Margaret complains that his photographs are taking over the house. She’s tired of coming home and finding wet prints draped all over everything. No matter how meticulous he is, now matter how careful to protect the furniture, she complains. “I can’t stand it. The mess, the smell.”
Margaret wants to start a family. They have a lot of sex, more than Sam ever counted on. He knows he should enjoy this, and pretends to, but after a while it starts to feel like punishment.
The fertility doctor is Margaret’s idea. Sam thinks the treatments are a waste of resources. All that money to make more babies when there are so many already. “Why not adopt?” he says. Margaret says, “Because you never know what you’re getting.” He wants to say, “When do you ever?” But he goes along. They cash in their savings and he learns to give the shots. He tries to do this as well as it can be done (he’s like this about everything), with the least pain to Margaret. He tries to give the best shots ever given.

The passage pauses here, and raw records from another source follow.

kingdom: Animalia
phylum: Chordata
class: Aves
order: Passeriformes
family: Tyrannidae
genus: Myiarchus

When the treatments don’t work, Margaret blames him. She accuses him of not wanting a child enough. In fact, he has come around to thinking that having a child — his own — would be a good thing. Someone who might share his natural curiosity, his interests. Someone who might want to learn what he can teach. Someone to make him feel useful.
He misses North Carolina, even though he couldn’t breathe there. He misses all the things that triggered his asthma — grass, shade trees, flowering bushes.
He misses his family. His mother can’t travel but his sister visits from time to time. Her visits remind him what it’s like to be with someone who still loves him. He shows her around Bisbee, all the coffee shops and art galleries. He drives her to the desert and points out plants she doesn’t know: saguaro, cat-claw, ocotillo, jumping cholla. There are snakes and lizards and roadrunners on the highway. Everything is exotic and bright, suffused with light. “Like the bottom of the ocean,” Addie says.
In the end, the surprise is not that Margaret leaves — he assumes when she moves to Tucson to take care of her mother that she isn’t coming back. The surprise is that he stays. He has become a creature of the desert, his lungs accustomed to dry air, his eyes to long views.